Work required: Check each line below for "Skin" and give the count of those that have it, nothing else.

Dataset excerpts:
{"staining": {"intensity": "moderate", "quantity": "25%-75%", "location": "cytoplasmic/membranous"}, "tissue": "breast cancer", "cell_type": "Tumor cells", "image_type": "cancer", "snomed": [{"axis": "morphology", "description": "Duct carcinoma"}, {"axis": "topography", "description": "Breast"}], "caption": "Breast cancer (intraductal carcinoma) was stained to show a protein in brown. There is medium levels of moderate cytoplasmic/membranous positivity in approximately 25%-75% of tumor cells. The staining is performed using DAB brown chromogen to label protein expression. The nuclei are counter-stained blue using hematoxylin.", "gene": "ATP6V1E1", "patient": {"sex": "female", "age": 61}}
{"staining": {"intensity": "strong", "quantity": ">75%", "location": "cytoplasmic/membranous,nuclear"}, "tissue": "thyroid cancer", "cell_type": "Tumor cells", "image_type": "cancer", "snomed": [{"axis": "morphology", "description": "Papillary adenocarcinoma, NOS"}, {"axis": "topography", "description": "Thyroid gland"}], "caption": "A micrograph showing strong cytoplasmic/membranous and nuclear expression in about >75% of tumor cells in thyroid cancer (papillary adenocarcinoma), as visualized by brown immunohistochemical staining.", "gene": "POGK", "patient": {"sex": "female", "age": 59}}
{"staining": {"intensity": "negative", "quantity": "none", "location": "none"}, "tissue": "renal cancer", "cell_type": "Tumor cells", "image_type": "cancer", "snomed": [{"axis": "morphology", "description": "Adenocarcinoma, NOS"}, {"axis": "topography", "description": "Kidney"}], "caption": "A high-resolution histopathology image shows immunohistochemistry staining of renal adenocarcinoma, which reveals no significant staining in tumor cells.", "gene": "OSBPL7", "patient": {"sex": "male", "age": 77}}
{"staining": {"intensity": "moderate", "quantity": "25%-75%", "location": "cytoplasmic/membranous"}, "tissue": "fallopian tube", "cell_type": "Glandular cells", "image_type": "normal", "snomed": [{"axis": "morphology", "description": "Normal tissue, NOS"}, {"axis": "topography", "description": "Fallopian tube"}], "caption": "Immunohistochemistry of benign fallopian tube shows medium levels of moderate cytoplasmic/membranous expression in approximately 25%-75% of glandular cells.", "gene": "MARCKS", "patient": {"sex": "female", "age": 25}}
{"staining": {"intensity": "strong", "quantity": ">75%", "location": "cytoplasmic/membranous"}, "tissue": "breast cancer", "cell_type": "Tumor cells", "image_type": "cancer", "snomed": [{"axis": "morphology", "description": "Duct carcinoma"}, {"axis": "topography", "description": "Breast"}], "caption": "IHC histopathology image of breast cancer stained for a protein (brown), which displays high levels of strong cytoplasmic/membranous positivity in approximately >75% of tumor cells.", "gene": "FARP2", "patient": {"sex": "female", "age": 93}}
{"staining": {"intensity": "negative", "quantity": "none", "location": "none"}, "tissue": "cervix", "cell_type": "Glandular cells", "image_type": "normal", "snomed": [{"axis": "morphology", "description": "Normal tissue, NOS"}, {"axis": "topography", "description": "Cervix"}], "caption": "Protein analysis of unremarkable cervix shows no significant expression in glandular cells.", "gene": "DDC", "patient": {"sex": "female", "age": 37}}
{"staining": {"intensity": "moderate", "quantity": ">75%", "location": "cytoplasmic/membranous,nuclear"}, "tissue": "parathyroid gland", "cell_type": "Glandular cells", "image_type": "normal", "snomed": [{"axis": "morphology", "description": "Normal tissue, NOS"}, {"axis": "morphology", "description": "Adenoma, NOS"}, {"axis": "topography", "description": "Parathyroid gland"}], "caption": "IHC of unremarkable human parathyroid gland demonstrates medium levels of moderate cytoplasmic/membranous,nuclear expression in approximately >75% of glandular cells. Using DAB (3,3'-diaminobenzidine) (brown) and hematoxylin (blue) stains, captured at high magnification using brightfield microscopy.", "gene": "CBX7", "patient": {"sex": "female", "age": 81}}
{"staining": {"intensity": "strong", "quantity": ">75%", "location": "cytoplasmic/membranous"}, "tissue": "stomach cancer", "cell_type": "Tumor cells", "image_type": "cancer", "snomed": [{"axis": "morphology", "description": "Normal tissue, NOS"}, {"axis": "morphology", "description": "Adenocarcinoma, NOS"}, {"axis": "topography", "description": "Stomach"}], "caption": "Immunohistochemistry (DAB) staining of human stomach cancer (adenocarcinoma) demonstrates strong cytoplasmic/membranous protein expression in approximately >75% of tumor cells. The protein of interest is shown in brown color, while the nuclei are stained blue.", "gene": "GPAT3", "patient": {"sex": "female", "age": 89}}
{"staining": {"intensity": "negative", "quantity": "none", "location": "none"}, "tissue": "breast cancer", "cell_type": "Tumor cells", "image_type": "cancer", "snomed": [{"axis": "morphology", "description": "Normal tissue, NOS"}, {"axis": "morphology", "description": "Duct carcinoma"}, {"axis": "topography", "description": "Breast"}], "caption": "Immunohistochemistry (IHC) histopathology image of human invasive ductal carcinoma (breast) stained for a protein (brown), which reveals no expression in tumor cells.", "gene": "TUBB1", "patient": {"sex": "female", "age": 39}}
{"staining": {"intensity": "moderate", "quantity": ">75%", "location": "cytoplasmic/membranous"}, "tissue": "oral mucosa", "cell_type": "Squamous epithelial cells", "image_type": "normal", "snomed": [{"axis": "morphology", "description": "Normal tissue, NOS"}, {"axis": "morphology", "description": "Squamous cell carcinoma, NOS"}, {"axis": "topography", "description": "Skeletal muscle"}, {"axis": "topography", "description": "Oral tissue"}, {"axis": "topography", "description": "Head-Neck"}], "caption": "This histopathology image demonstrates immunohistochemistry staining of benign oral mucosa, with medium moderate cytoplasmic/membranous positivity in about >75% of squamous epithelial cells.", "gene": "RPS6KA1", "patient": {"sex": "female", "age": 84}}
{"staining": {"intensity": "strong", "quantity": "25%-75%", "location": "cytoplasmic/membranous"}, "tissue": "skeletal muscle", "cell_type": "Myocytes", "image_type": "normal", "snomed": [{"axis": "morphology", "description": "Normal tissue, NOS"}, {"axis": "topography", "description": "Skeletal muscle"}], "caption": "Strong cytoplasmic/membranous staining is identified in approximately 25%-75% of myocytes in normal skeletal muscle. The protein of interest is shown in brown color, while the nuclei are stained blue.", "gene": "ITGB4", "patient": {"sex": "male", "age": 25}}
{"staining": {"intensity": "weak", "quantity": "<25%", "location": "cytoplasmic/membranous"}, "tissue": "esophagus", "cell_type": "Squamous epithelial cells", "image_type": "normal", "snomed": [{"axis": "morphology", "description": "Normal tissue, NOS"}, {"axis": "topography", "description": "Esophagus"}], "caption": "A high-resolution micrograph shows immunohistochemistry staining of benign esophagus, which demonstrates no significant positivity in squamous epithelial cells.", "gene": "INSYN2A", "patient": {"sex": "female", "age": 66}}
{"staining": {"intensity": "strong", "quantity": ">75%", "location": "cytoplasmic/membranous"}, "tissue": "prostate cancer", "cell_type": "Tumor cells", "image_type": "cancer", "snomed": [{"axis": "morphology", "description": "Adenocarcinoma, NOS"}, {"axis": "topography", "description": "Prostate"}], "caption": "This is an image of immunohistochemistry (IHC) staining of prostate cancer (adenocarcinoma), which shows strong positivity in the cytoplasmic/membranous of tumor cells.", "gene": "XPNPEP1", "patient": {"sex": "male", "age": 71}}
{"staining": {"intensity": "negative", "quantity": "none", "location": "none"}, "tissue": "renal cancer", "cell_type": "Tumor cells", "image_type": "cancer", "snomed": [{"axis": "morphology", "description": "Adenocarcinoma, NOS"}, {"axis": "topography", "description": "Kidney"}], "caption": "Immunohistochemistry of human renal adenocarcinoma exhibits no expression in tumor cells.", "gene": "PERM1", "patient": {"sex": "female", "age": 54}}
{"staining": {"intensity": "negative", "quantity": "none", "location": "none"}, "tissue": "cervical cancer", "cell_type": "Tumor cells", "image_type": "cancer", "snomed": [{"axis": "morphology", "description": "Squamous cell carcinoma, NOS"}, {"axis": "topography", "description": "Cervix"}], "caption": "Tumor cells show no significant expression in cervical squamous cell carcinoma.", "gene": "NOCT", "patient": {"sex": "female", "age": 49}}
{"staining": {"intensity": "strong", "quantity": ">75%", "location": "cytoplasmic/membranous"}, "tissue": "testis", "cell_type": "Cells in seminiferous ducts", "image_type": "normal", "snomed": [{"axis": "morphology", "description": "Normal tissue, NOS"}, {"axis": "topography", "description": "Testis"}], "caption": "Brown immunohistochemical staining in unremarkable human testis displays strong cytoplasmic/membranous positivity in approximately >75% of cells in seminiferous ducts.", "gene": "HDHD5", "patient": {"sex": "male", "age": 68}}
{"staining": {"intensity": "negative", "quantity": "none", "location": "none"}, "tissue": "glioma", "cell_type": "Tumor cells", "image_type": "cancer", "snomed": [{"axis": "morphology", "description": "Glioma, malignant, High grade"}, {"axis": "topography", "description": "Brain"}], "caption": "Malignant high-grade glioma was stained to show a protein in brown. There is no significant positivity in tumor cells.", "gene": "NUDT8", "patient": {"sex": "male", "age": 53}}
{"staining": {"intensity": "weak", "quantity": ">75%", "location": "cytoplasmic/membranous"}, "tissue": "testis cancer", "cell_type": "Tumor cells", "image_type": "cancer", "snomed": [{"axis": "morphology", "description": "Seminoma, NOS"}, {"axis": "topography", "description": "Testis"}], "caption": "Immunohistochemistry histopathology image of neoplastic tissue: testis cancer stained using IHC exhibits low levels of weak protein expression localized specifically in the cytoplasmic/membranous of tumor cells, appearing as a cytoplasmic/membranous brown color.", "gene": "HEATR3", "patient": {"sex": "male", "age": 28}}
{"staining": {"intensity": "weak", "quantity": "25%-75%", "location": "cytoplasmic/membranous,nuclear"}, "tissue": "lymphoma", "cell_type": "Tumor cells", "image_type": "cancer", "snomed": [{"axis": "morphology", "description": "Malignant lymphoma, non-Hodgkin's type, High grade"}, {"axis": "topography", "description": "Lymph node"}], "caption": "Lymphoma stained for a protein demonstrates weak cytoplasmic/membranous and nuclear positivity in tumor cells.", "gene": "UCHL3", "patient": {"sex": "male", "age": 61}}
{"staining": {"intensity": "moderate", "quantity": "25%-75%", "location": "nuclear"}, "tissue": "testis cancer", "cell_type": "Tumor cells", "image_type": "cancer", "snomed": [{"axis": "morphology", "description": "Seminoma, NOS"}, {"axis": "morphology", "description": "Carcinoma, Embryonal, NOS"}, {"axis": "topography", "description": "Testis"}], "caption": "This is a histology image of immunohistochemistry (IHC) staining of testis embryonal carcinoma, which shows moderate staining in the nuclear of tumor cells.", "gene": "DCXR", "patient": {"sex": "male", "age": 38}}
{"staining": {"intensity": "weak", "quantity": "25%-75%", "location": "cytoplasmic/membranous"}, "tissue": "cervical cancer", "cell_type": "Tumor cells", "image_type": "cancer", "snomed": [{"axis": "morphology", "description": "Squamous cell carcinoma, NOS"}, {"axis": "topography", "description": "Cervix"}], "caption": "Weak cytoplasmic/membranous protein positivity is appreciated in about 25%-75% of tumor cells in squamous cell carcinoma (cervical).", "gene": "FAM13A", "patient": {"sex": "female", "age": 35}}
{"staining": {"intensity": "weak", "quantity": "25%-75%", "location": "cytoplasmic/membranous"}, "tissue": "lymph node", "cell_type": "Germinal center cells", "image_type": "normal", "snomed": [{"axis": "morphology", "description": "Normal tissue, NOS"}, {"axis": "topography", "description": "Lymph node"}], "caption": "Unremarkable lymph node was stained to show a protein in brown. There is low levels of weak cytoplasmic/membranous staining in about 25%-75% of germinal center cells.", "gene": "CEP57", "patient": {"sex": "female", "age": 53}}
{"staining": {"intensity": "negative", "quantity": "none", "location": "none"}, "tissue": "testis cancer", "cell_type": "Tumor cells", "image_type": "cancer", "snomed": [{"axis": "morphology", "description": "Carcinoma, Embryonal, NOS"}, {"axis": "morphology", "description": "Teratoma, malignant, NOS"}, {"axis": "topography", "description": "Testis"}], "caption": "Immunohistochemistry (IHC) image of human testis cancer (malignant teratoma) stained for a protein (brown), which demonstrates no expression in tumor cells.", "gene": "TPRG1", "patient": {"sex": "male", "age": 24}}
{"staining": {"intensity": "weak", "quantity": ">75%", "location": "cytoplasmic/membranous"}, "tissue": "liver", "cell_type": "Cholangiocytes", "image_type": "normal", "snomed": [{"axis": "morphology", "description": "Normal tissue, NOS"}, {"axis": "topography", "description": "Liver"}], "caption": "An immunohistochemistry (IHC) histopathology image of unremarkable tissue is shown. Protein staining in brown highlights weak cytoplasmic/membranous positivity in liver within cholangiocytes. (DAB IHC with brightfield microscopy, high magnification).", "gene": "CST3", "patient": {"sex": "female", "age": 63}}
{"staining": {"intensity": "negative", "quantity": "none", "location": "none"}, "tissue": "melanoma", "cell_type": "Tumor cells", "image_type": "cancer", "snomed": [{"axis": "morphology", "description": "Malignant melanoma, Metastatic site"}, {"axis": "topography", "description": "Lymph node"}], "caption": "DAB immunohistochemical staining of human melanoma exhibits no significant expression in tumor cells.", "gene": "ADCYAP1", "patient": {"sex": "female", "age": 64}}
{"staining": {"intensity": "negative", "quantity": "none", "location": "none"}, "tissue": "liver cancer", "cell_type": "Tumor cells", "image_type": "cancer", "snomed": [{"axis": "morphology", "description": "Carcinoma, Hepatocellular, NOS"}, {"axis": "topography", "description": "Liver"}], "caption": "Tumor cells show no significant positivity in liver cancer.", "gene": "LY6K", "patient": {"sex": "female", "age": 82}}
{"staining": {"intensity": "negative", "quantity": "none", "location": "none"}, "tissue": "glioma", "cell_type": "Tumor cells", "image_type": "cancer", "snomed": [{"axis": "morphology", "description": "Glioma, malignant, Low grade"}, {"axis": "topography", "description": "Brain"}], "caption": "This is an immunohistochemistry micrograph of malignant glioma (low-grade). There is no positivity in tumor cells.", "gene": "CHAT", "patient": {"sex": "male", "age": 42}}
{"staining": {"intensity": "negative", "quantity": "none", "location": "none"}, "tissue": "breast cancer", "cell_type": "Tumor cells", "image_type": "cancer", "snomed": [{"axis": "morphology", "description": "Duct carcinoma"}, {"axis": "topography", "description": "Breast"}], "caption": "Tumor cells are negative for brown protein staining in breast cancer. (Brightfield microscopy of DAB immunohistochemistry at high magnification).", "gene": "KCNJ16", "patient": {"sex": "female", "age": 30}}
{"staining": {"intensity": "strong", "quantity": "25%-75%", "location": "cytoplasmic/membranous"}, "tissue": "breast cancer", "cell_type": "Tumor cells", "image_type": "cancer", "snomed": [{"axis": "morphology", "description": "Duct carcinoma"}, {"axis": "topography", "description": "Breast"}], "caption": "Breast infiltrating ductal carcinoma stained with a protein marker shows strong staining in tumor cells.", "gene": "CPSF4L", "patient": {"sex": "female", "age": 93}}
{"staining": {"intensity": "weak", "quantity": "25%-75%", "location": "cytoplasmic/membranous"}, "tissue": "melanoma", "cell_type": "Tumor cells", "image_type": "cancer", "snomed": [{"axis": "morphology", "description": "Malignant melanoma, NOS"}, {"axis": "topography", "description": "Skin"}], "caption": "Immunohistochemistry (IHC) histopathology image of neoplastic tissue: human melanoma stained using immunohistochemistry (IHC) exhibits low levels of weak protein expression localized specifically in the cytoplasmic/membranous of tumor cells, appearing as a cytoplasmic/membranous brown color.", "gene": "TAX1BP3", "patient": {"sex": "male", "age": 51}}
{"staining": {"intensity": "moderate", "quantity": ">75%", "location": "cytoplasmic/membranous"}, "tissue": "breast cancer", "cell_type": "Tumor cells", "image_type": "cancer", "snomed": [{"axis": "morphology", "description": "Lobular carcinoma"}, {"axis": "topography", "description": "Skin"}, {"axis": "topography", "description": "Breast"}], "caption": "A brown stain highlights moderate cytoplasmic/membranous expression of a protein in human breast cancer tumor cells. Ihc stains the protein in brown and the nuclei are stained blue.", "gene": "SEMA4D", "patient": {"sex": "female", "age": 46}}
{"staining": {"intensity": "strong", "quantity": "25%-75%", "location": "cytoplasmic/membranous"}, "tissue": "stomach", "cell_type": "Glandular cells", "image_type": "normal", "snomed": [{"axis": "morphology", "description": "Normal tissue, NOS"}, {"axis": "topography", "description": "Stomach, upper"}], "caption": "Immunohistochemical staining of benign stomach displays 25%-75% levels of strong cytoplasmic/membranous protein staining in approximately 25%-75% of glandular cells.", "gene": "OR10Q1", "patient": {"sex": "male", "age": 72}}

Response box: 2